In the first place, we are nowhere told that Jephthah did burn his daughter. We are told that Jephthah vowed, “Whatsoever cometh forth of the doors of my house to meet me, when I return in peace from the children of Ammon, shall surely be the LORD’S, and I will offer it up for a burnt-offering” (Judges 11:31).

The word translated “burnt-offering” does not necessarily involve the idea of burning. There is no record that Jephthah’s daughter was actually slain and burned. The passage that relates what actually was done with her is somewhat obscure, and many think that she was devoted by her father as an offering to God by her living a life of perpetual virginity (Judges 11:37–39).

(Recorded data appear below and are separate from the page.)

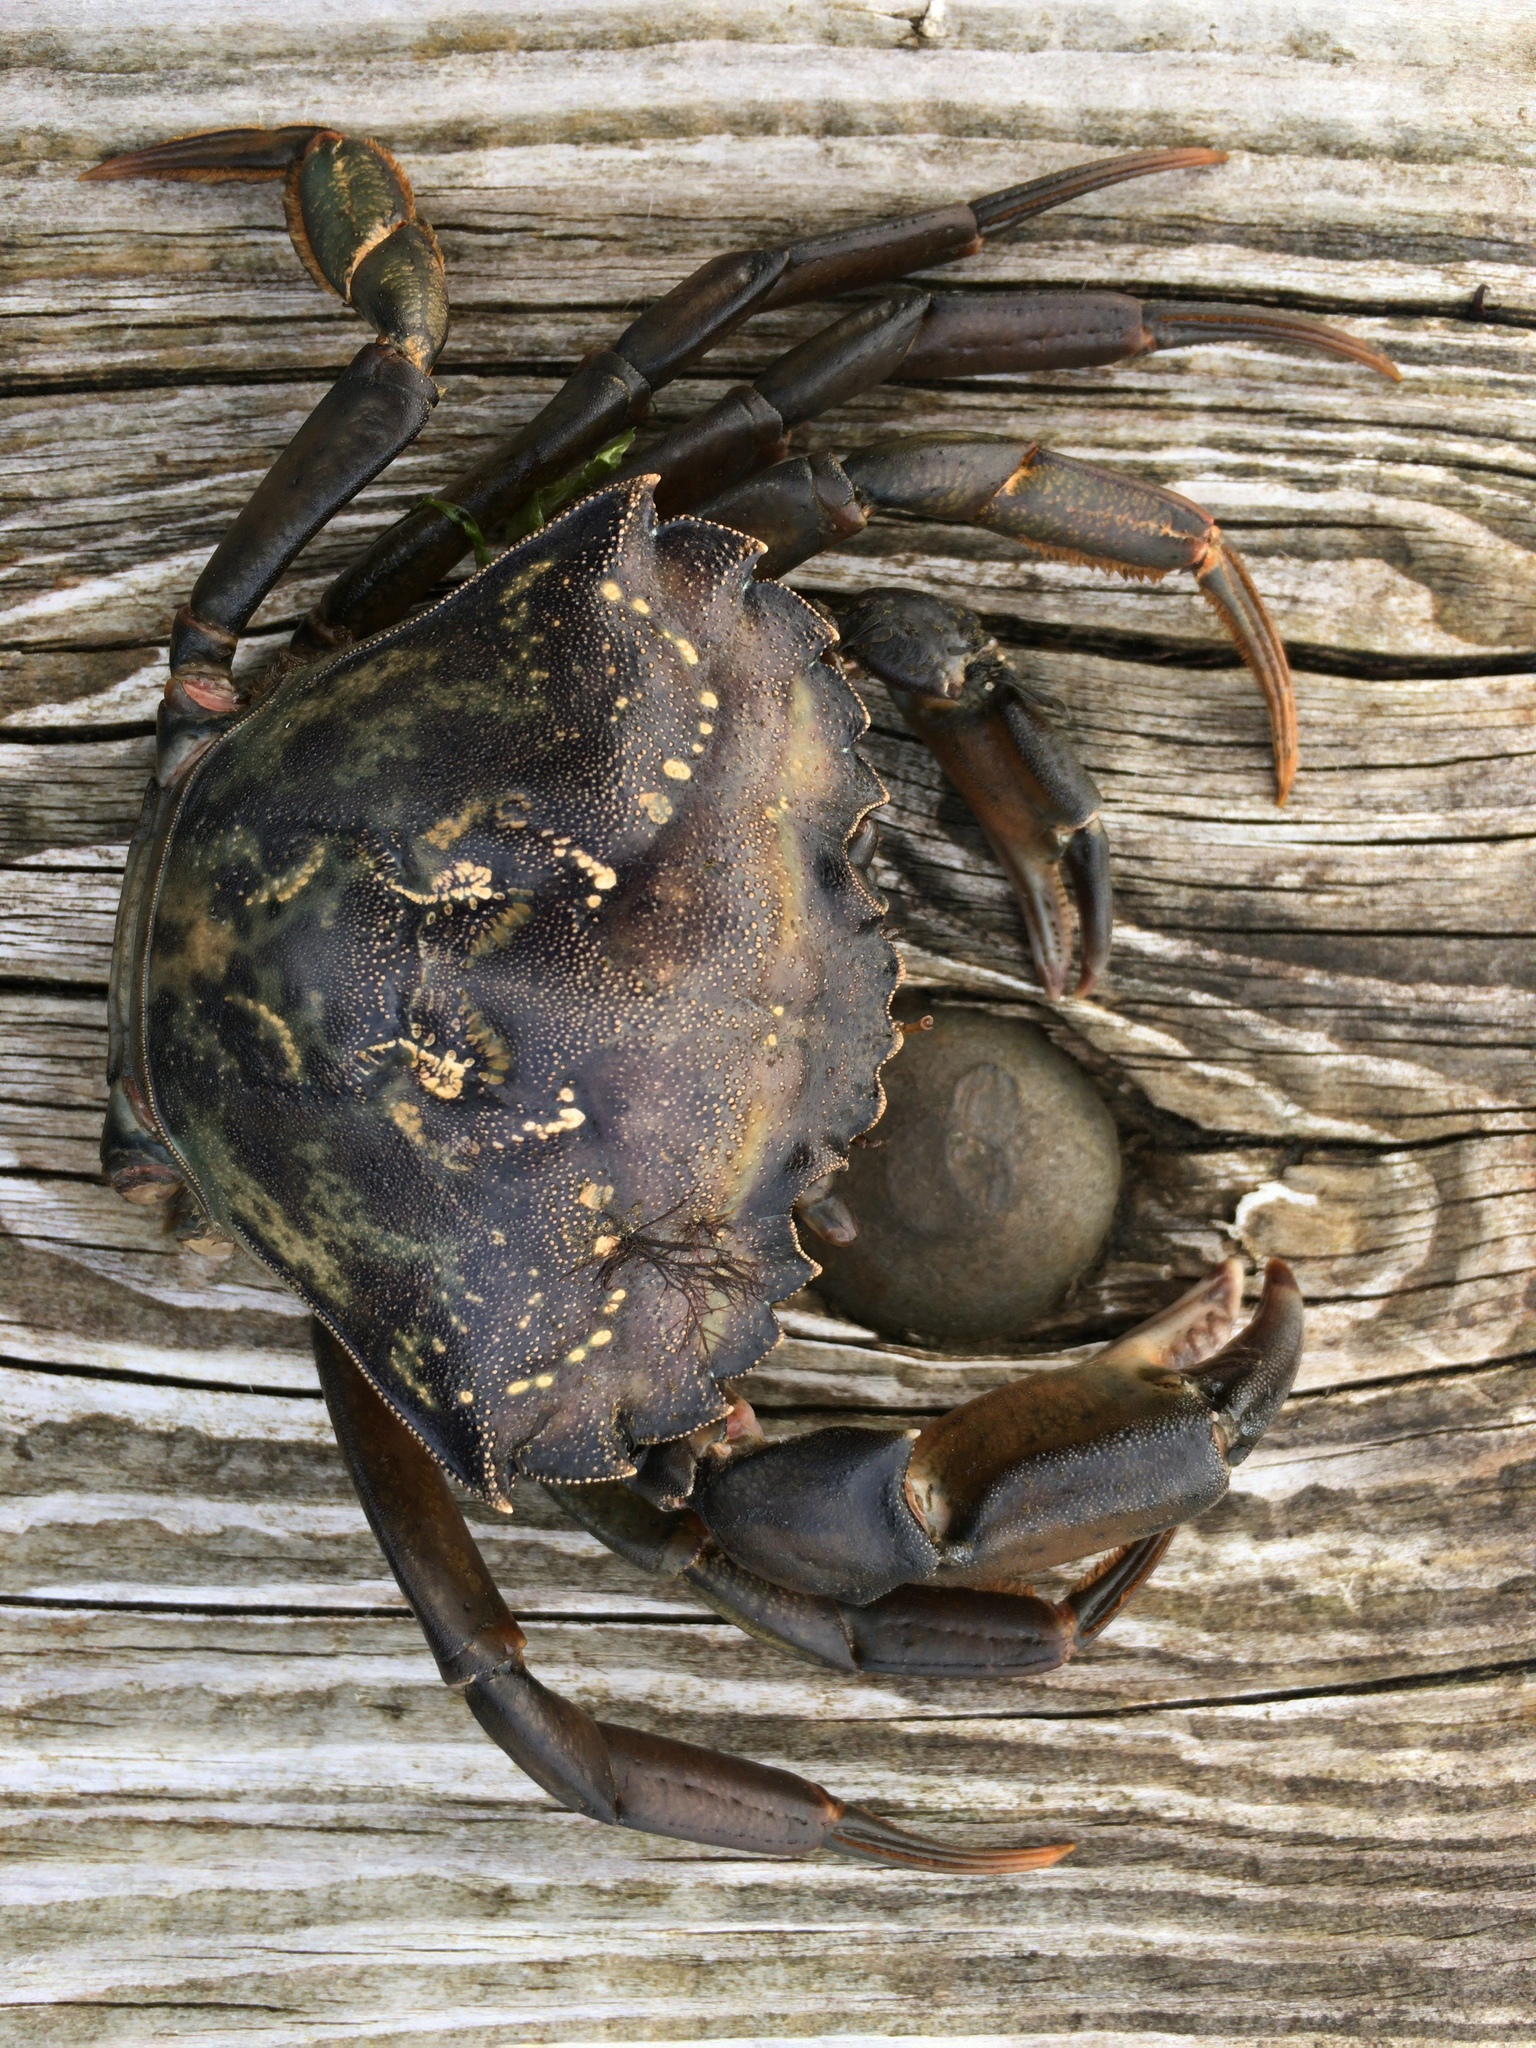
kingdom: Animalia
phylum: Arthropoda
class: Malacostraca
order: Decapoda
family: Carcinidae
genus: Carcinus
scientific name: Carcinus maenas
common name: European green crab
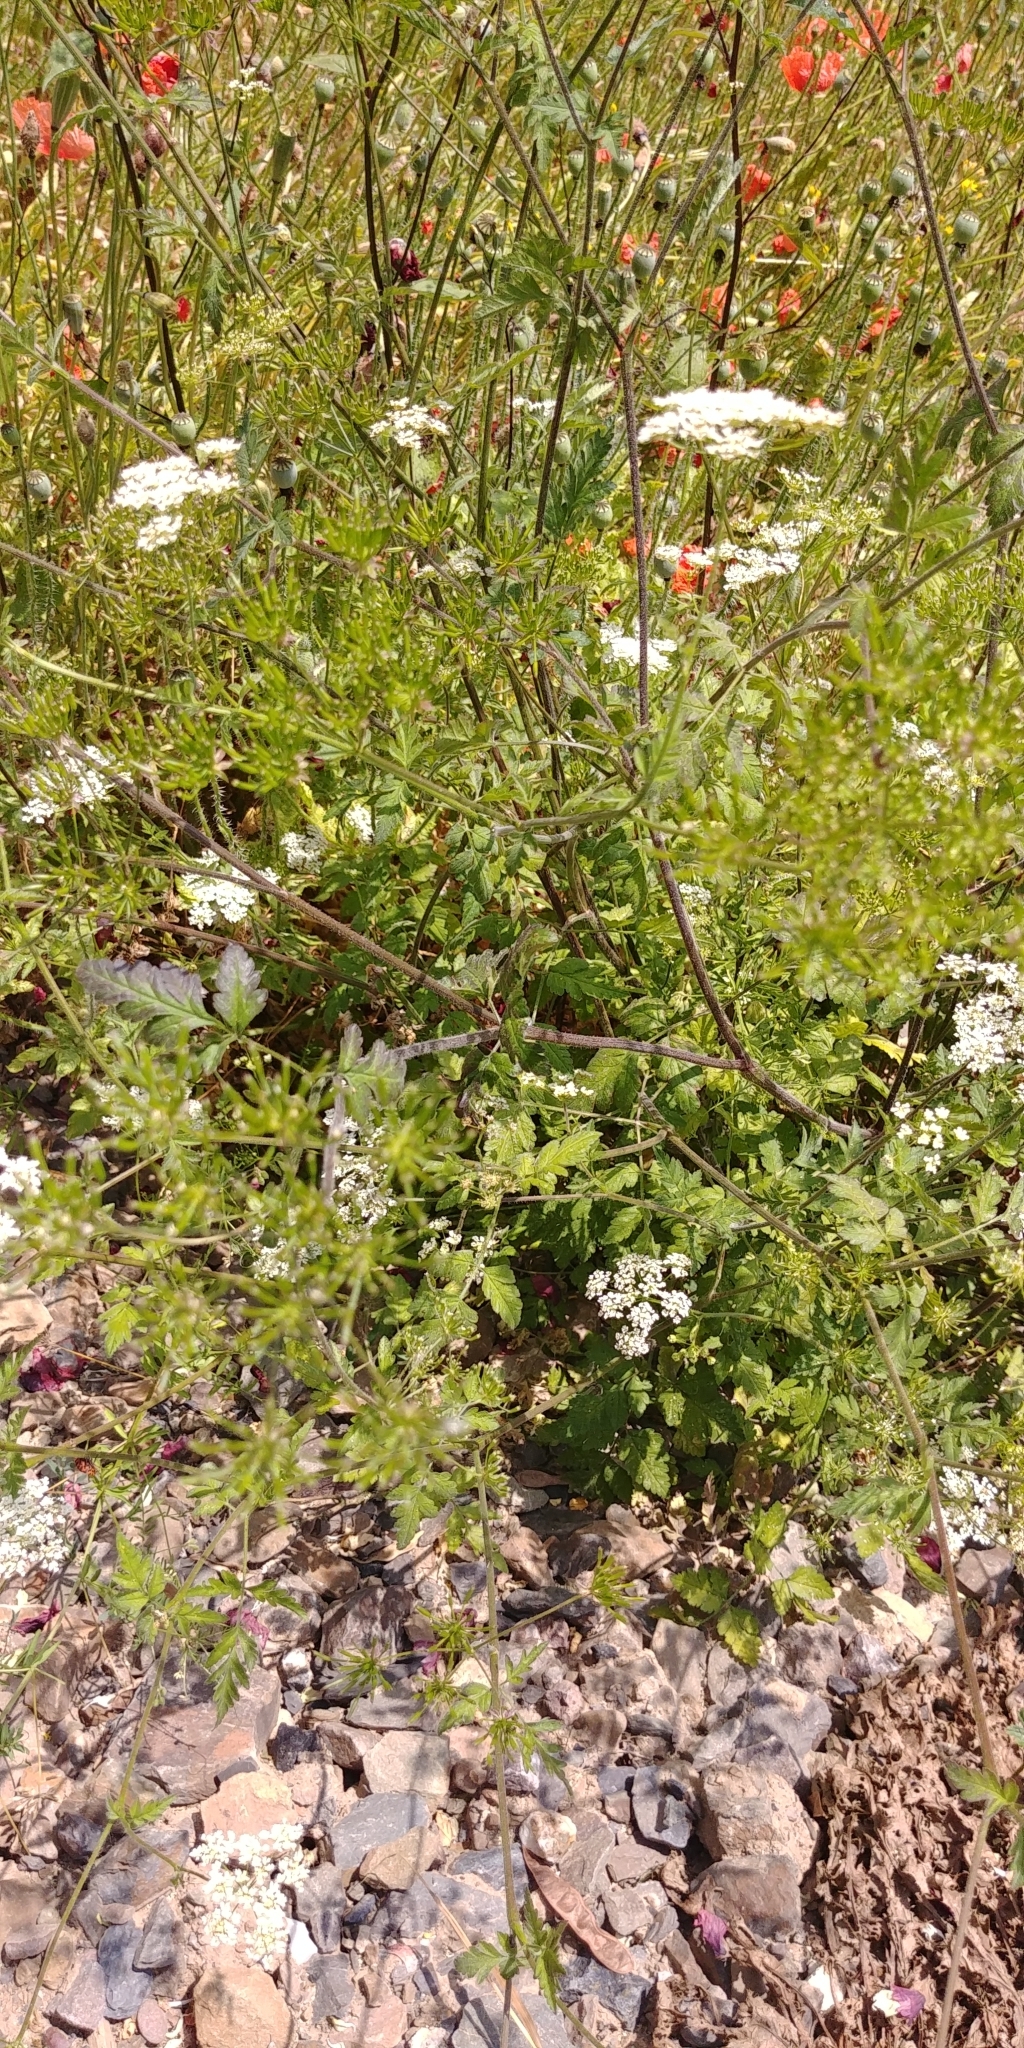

But even supposing that she was actually slain and burned, as some Bible students believe (though the Bible does not actually say so), even in this case we are under no necessity of defending Jephthah’s action any more than we are of defending any other wrong action of all the imperfect instruments that God, in His wondrous grace and condescension, has seen fit to use to defend or help His people. The Bible itself nowhere defends Jephthah’s action. If Jephthah really did slay his daughter, he simply made a rash vow without any command or other warrant from God for so doing; and having made this rash vow, he went further in his wrongdoing and carried that rash vow into execution.

So the whole story instead of being a warrant for human sacrifice is intended to be a lesson on the exceeding foolishness of hasty vows made in the energy of the flesh.

Torrey, R. (1998). Difficulties in the Bible : Alleged errors and contradictions. Willow Grove: Woodlawn Electronic Publishing.

  1. stan says:

    I am sure it was not a human sacrifice, but that his daughter must sacrifice her right to procreate, which is a kind of death.Yet, I have always had a conjecture about his vow, that there was “method to his madness.” It has to do with what we’re told about Jephthath in the first verse 1 Now Jephthah the Gileadite was a mighty man of valor, but he was the son of a harlot;. . . So, perhaps his mother’s unsavory life made him want his daughter never to be with a man. So, his vow was rather clever, being seemingly left up to chance, yet it was made with the presumption that the first one to greet him would actually be his daughter, for it would be most likely she who, looking anxiously for his return home, would run to meet him first. Since he could not actually put her to death, her virginity would suffice to fulfill the vow.